__Activity__. Once the line with "left wrist: (358, 205)" is found in the data, output it and each following line exactly, up to and including the line with "right shoulder: (256, 100)", and nothing before or after.

__Records for the task__.
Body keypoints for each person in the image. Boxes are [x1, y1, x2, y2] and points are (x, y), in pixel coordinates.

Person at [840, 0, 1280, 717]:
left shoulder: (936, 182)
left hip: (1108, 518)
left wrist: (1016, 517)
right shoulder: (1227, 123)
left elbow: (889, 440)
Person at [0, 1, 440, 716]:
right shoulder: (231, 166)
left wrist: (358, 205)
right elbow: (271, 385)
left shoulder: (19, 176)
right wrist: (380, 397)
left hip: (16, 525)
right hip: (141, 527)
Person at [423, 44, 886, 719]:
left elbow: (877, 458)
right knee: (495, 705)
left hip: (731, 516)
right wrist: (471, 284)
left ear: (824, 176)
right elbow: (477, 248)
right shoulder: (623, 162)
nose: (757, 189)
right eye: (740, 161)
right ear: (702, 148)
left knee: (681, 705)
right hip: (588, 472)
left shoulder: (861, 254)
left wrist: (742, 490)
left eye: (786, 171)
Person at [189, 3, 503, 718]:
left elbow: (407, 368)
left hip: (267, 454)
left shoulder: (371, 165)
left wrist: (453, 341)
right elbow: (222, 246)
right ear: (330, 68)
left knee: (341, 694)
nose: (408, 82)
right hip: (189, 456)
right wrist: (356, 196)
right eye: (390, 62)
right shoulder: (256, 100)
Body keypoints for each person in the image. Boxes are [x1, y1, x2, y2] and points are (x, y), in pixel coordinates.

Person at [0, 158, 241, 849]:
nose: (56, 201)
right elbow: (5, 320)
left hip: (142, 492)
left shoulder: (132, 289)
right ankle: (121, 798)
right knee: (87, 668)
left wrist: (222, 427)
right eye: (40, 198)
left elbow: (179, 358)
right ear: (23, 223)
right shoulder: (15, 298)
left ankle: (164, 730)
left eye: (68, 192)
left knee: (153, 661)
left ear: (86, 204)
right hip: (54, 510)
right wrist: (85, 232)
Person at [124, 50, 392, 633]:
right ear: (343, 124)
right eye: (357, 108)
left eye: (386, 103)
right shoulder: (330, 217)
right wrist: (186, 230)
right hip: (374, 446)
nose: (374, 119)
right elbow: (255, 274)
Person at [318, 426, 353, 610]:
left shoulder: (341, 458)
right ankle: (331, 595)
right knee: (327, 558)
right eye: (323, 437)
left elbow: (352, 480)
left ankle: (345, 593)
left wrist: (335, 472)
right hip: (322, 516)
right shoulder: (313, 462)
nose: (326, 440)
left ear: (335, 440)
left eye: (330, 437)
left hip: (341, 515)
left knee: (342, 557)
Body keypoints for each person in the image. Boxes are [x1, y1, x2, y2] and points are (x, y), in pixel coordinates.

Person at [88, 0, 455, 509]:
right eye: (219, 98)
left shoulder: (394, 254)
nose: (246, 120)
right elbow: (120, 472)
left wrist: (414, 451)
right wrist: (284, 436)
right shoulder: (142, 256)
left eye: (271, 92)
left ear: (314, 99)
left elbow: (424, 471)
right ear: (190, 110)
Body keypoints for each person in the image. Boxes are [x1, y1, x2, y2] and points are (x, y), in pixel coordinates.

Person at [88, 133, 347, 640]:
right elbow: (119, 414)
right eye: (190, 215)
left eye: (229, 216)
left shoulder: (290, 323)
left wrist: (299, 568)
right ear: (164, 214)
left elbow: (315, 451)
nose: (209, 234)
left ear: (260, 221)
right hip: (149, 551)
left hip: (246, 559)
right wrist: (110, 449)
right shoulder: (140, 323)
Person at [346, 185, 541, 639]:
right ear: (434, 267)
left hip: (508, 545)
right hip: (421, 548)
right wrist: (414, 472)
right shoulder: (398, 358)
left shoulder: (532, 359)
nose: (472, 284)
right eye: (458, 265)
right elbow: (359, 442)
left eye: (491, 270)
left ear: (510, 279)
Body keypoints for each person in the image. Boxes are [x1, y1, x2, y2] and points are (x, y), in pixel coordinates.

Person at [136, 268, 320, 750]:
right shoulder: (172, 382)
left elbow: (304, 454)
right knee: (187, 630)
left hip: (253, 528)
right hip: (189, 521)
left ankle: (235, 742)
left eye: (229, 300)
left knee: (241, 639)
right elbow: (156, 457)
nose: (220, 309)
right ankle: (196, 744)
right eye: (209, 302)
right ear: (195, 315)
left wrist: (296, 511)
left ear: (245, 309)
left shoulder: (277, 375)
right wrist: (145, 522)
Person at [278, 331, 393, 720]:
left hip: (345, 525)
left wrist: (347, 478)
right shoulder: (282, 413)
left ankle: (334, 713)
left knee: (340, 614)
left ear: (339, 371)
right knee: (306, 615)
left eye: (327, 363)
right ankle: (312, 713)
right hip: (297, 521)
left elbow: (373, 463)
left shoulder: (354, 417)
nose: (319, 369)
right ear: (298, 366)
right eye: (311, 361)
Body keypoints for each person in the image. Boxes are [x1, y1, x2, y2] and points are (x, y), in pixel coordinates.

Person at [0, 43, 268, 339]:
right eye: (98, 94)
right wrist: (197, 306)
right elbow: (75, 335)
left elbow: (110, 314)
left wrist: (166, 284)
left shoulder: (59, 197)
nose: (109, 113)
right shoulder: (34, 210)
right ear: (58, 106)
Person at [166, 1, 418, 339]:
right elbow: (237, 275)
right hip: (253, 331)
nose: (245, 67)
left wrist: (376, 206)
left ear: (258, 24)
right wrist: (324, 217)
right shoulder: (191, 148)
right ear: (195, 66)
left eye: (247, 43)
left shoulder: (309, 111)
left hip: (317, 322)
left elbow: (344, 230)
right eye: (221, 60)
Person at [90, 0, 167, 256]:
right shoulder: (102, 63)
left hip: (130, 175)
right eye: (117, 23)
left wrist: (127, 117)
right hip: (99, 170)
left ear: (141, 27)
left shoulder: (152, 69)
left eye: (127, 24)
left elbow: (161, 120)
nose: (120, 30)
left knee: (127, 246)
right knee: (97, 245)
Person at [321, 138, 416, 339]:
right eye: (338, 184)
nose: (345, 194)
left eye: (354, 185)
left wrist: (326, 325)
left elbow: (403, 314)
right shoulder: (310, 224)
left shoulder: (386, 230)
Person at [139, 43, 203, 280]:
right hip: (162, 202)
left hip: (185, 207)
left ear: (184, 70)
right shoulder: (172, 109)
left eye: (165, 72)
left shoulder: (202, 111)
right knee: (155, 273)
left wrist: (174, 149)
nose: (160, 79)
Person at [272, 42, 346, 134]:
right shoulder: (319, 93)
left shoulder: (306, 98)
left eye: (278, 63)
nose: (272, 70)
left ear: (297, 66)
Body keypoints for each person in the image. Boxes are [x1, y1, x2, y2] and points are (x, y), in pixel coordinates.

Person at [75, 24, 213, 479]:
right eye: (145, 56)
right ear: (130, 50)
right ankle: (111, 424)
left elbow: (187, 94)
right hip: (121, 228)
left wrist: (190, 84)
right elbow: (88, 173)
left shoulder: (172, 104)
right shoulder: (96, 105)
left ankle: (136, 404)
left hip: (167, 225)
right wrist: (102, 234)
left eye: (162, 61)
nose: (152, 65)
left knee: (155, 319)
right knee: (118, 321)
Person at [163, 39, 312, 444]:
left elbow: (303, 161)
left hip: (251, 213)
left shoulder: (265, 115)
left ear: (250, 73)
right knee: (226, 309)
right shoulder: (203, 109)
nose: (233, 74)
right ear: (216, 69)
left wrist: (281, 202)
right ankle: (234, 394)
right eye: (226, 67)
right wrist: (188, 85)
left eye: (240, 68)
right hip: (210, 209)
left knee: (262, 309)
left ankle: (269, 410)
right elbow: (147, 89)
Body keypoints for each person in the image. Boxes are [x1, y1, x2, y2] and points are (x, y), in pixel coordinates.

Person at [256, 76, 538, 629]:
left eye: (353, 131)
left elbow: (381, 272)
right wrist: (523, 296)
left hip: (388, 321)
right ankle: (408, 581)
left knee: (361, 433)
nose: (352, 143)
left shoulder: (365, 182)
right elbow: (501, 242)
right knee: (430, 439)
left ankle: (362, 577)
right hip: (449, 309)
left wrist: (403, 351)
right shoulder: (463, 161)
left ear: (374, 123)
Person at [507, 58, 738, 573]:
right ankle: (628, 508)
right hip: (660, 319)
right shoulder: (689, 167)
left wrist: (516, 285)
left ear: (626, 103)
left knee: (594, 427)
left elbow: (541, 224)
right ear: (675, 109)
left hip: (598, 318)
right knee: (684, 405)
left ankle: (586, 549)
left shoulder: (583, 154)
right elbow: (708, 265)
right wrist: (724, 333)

__Answer space__.
left wrist: (358, 205)
right elbow: (271, 385)
left shoulder: (19, 176)
right wrist: (380, 397)
left hip: (16, 525)
right hip: (141, 527)
Person at [423, 44, 886, 719]:
left elbow: (877, 458)
right knee: (495, 705)
left hip: (731, 516)
right wrist: (471, 284)
left ear: (824, 176)
right elbow: (477, 248)
right shoulder: (623, 162)
nose: (757, 189)
right eye: (740, 161)
right ear: (702, 148)
left knee: (681, 705)
right hip: (588, 472)
left shoulder: (861, 254)
left wrist: (742, 490)
left eye: (786, 171)
Person at [189, 3, 503, 718]:
left elbow: (407, 368)
left hip: (267, 454)
left shoulder: (371, 165)
left wrist: (453, 341)
right elbow: (222, 246)
right ear: (330, 68)
left knee: (341, 694)
nose: (408, 82)
right hip: (189, 456)
right wrist: (356, 196)
right eye: (390, 62)
right shoulder: (256, 100)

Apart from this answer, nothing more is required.